Rank no reason for ‘doom and gloom’: mayor
Mayor Morris Flewwelling says Red Deer has always been placed in the top 20 per cent in the MoneySense magazine’s ranking of 200 cities in Canada.
Red Deer slipped to 38th place after making the top 10 in the best cities to live in Canada last year.
But Flewwelling said the drop is basically a return to its traditional ranking.
The city was ranked 96th in 2011 and 117th in 2010. The big jump to ninth place in 2012 was seen as a result of lower unemployment and a more moderate rate of population growth.
But Flewwelling pointed out Red Deer came in 12th of 46 best mid-sized cities of a population between 100,000 to 400,000. Red Deer is included on the list even though the city is a little shy of 100,000 residents.
“It ain’t all doom and gloom,” said Flewwelling. “When you drop points, it’s always disappointing and you wonder why.”

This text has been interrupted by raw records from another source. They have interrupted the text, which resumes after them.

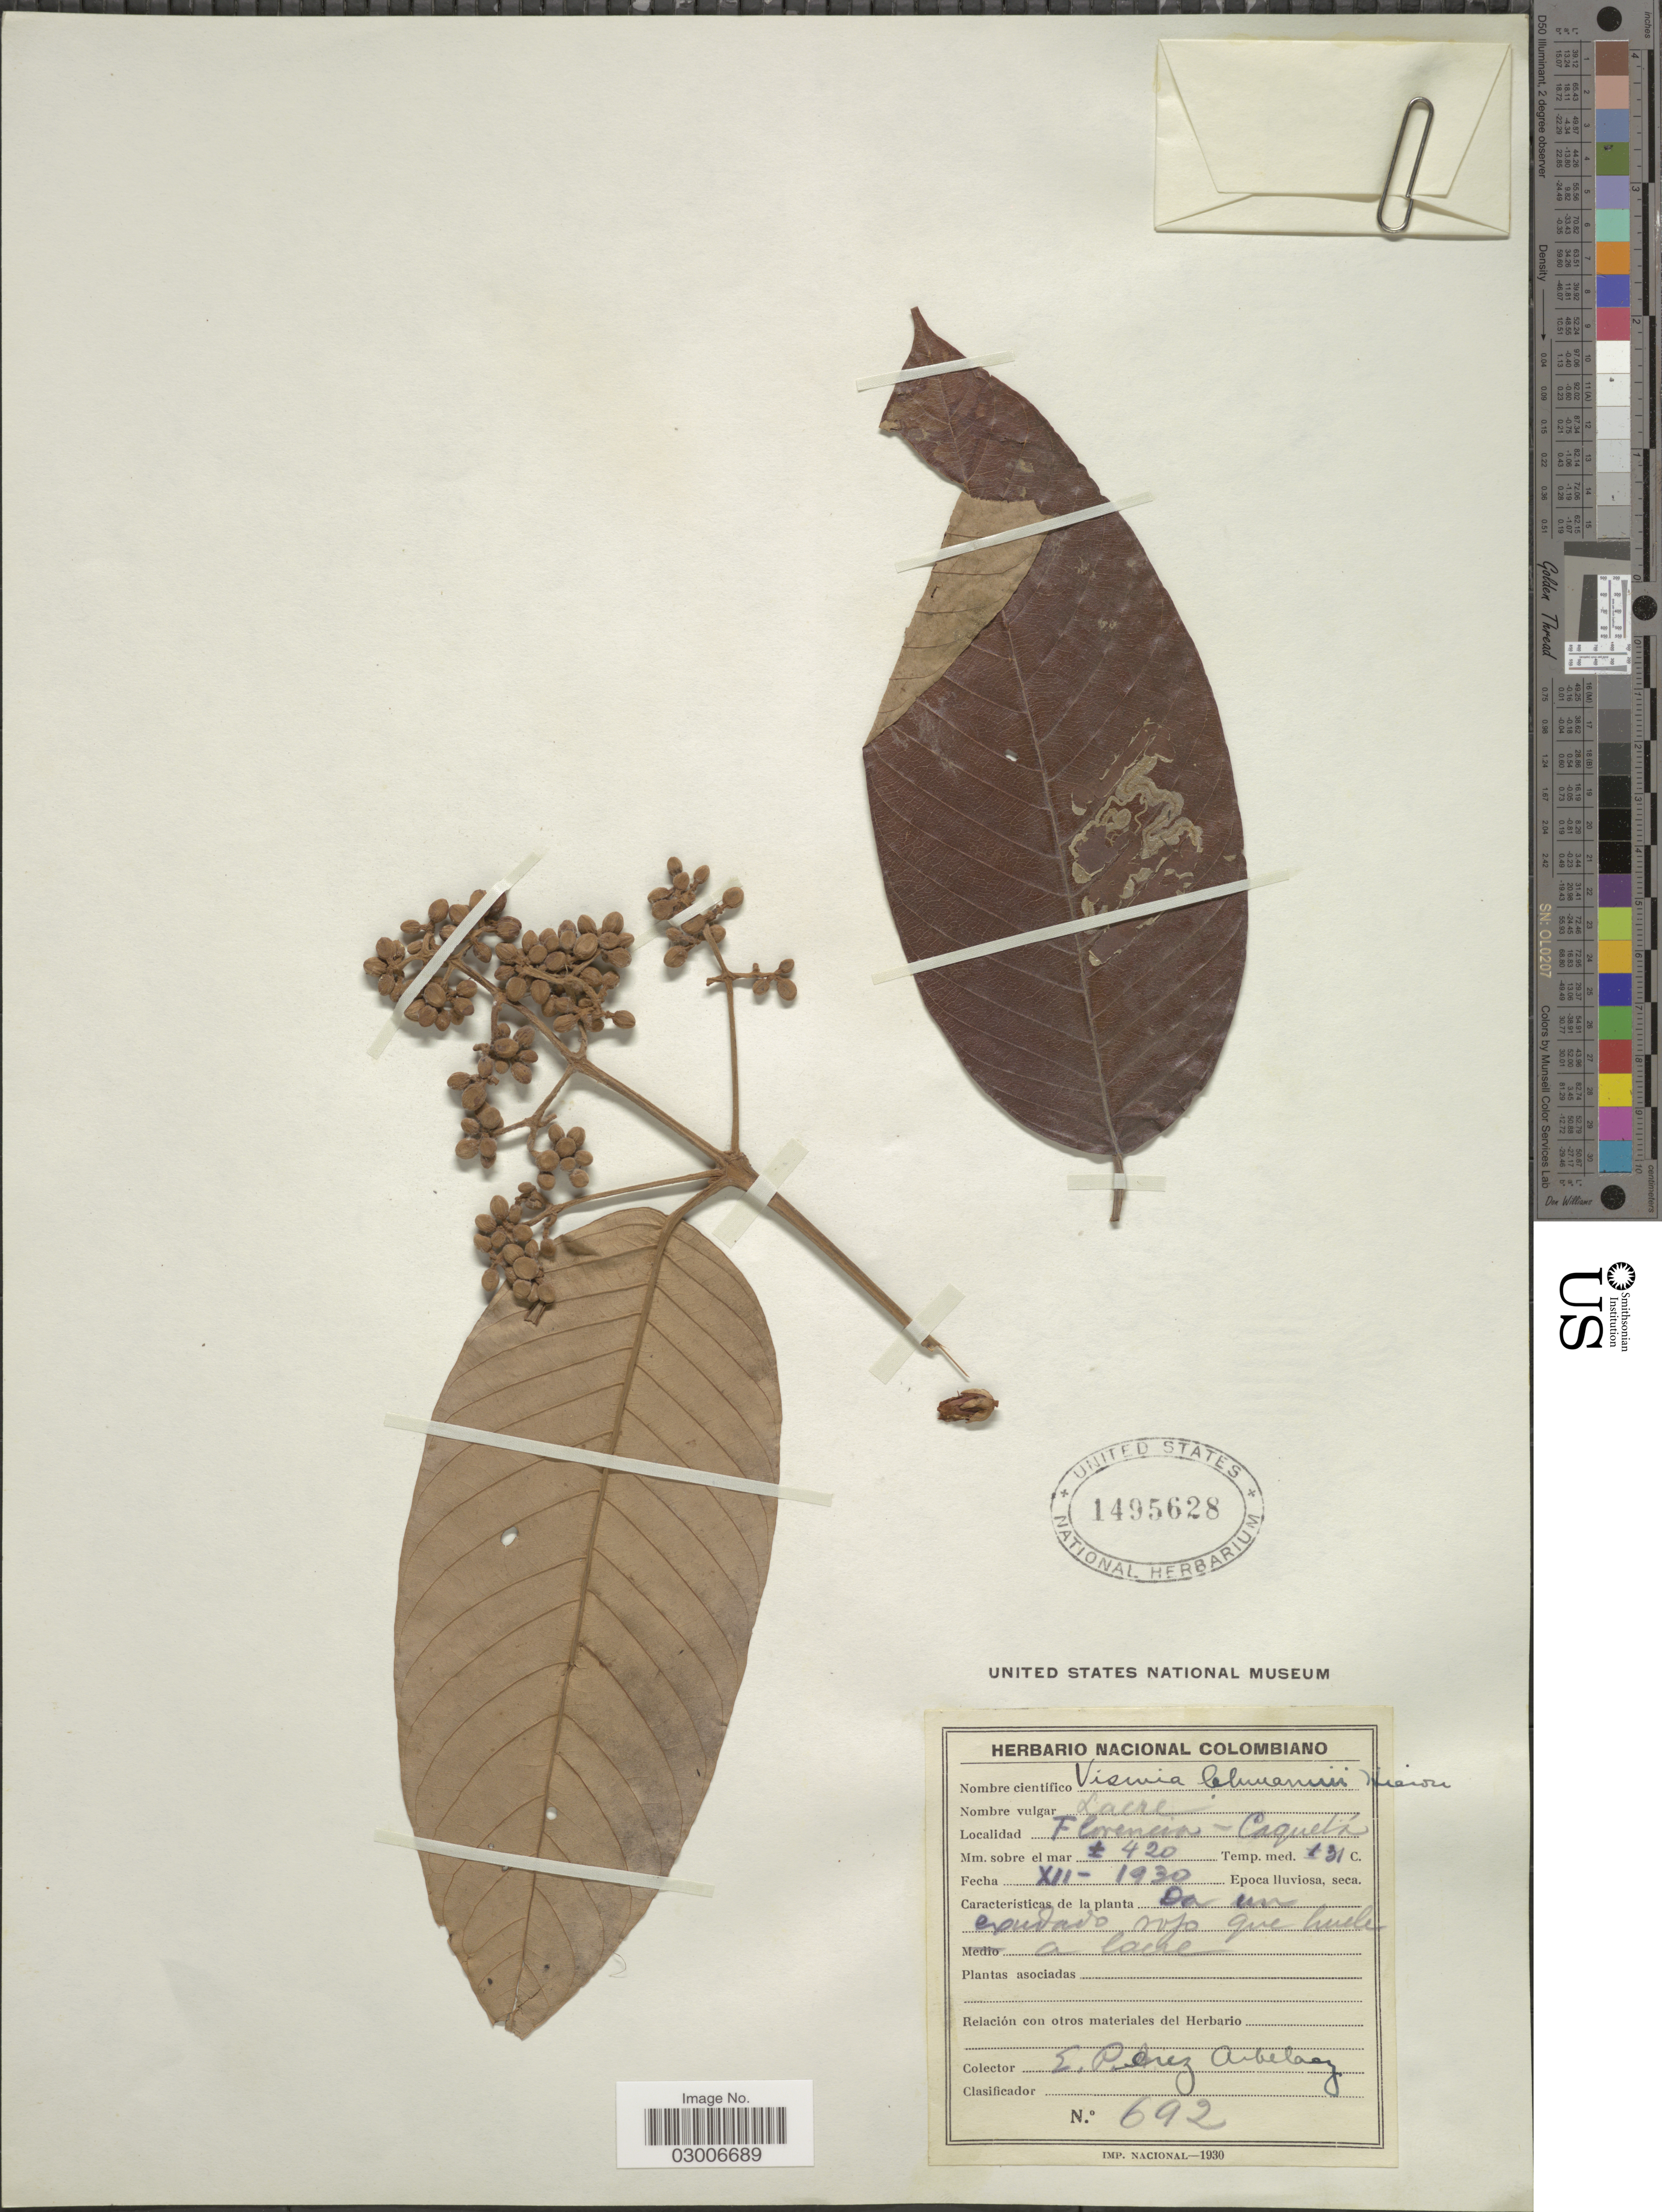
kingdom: Plantae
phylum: Tracheophyta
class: Magnoliopsida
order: Malpighiales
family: Hypericaceae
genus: Vismia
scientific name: Vismia confertiflora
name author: Spruce ex Reichardt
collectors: E. Pérez Arbeláez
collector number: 692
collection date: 1930-12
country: Colombia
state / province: Caquetá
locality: Florencia - Caqueta.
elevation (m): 420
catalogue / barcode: US 1495628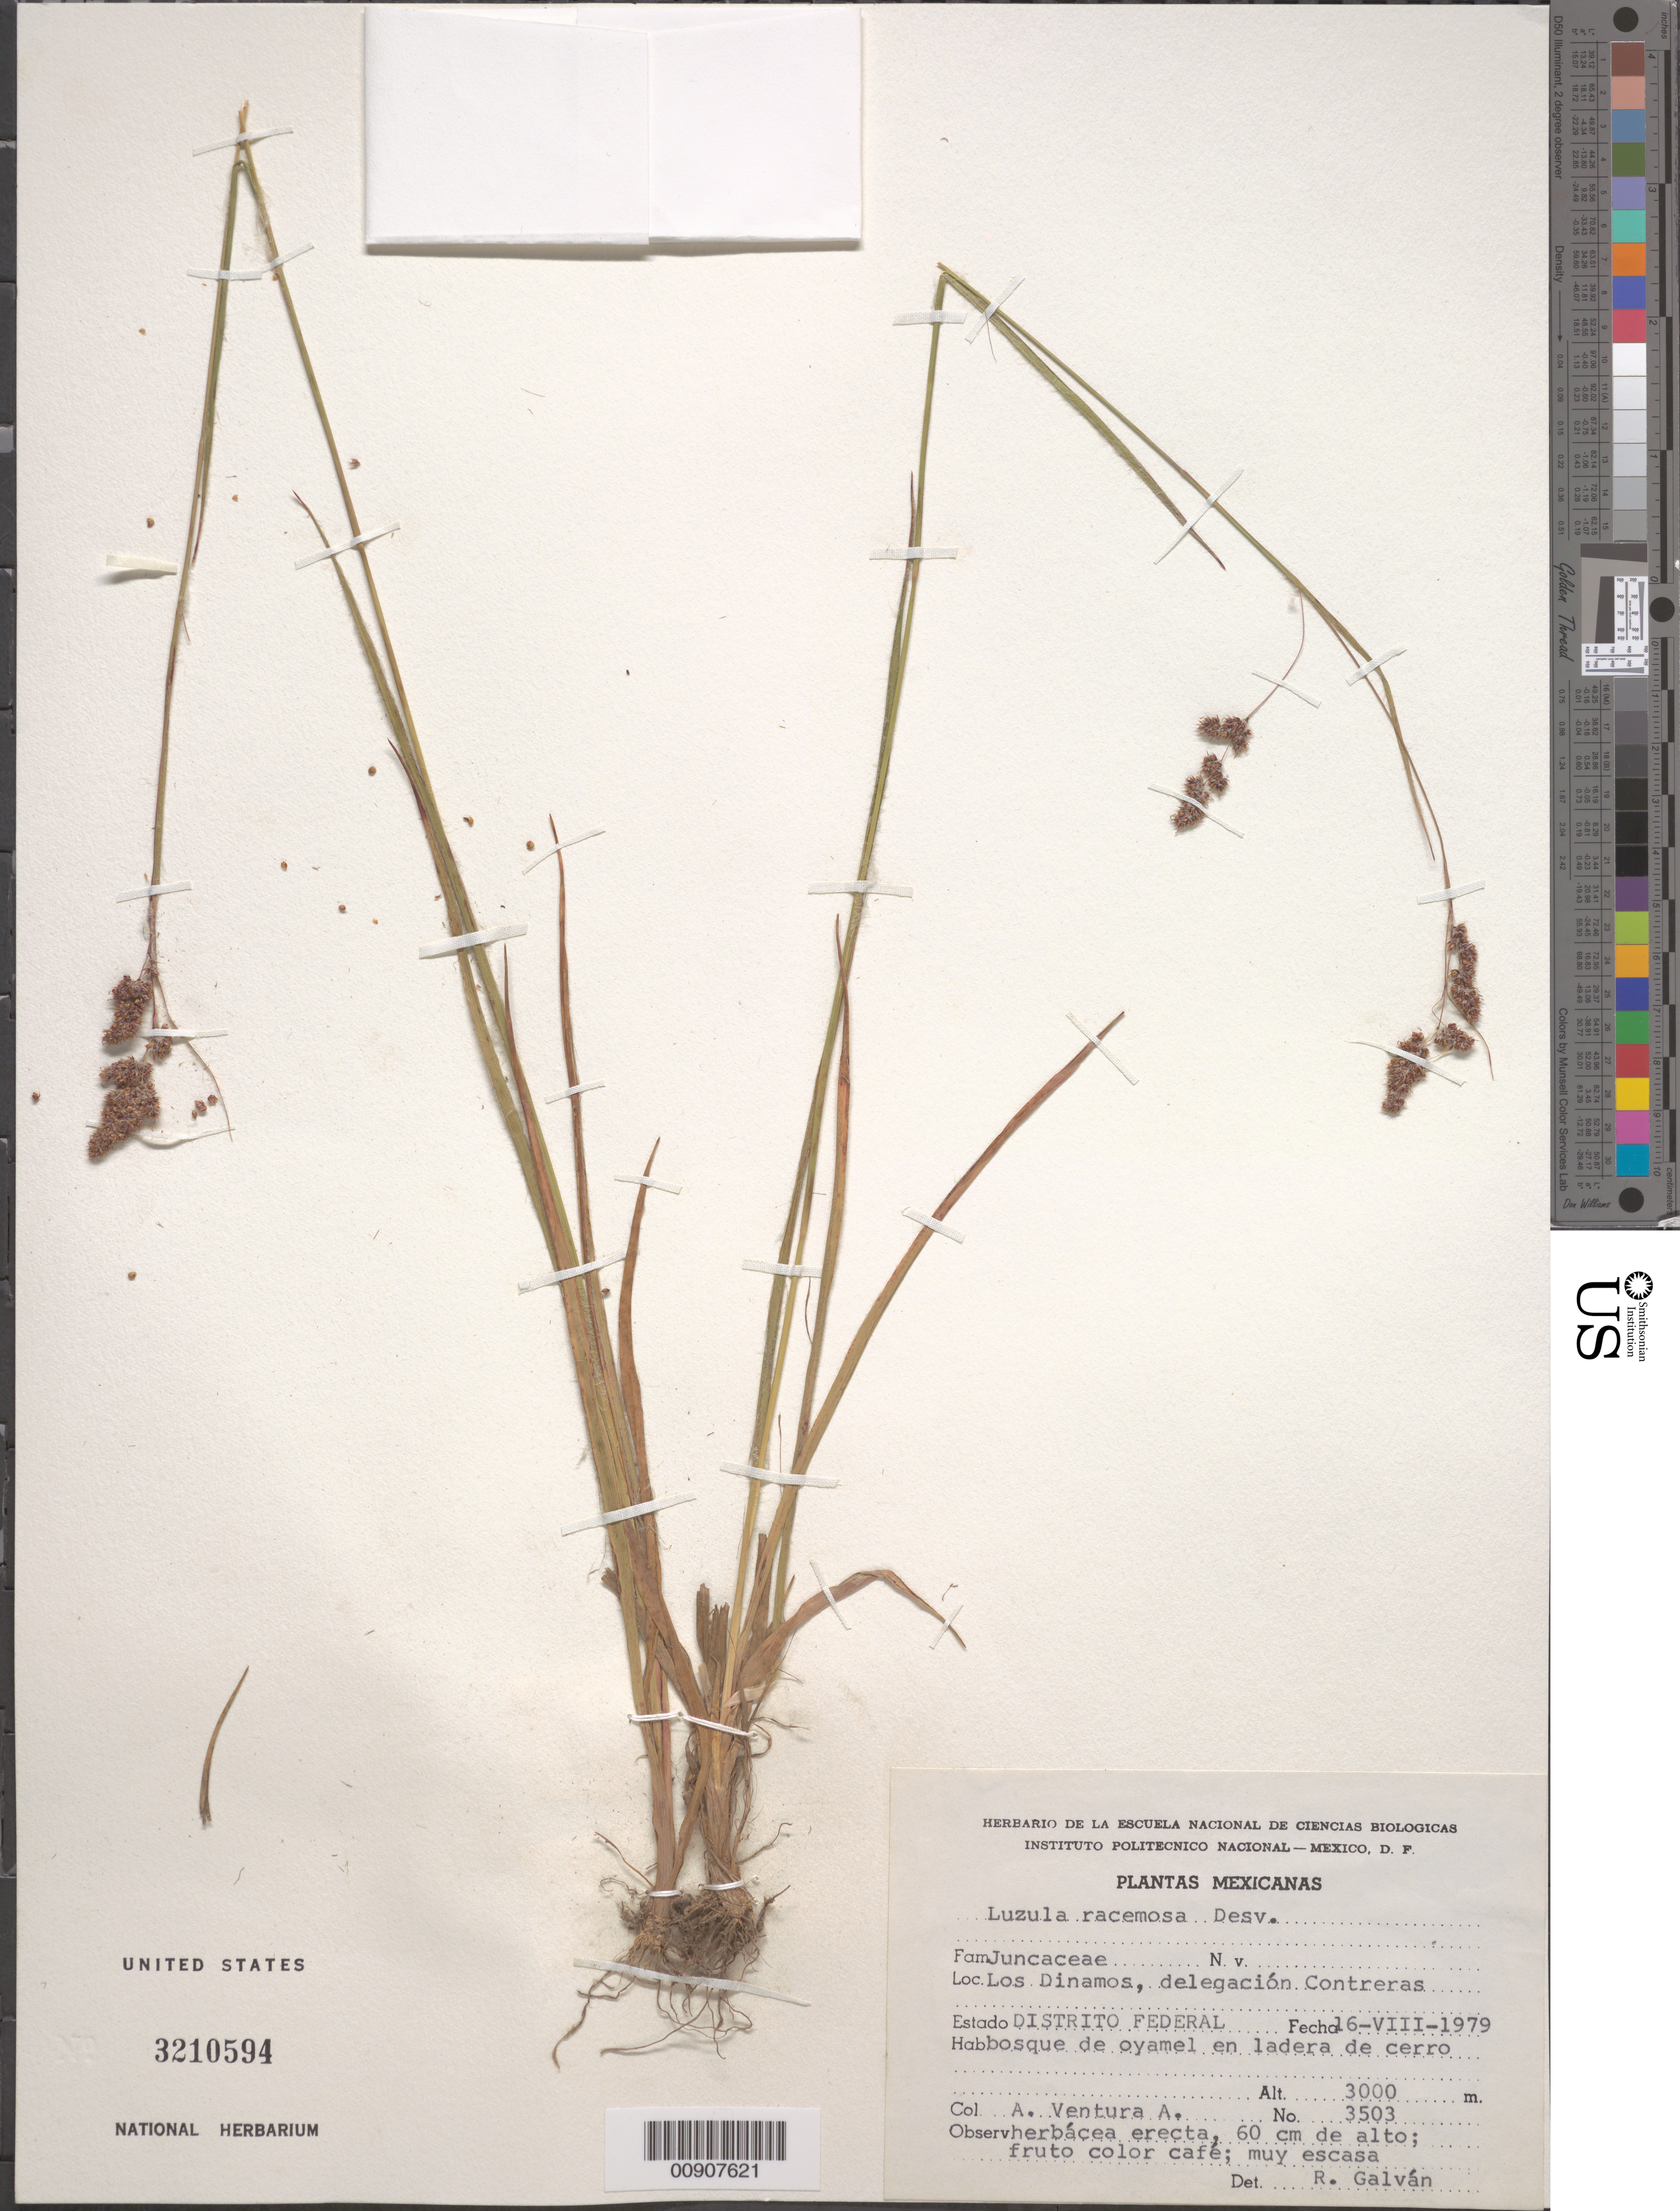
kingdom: Plantae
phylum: Tracheophyta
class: Liliopsida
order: Poales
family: Juncaceae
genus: Luzula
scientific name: Luzula racemosa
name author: Desv.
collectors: A. Ventura A.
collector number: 3503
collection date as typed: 16 Aug 1979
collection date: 1979-08-16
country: Mexico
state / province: Distrito Federal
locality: Los Dinamos, delegación Contreras, Distrito Federal.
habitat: Bosque de oyamel en ladera de cerro.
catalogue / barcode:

The cities are judged on a number of criteria, including employment, housing affordability, income, crime rates, access to health care and population growth.
Lacombe scored highest out of all the Central Alberta communities, moving up to eighth place from 26th.
Flewwelling said Red Deer and Lacombe are nearly bang on in the categories except for the crime severity index. Two homicides in 2012 played a part in Red Deer drop, said Flewwelling.
Despite the status quo ranking, Flewwelling said Red Deerians have a lot to brag about.
He said there are factors like days of sun and the climate that are out of the city’s control but there are other areas that are within its control.
In Red Deer, there’s very low unemployment, an average high household income of roughly $98,922 and modest housing costs compared to cities like Vancouver.
He did note that about 15 to 17 per cent of the population are struggling, which was made apparent in this past week’s Central Alberta Poverty Alliance conference.
“Life in Red Deer is pretty good for most people,” said Flewwelling.
“Eighty per cent of people are doing well economically and socially. We have a pretty buoyant community celebrating our 100th anniversary.”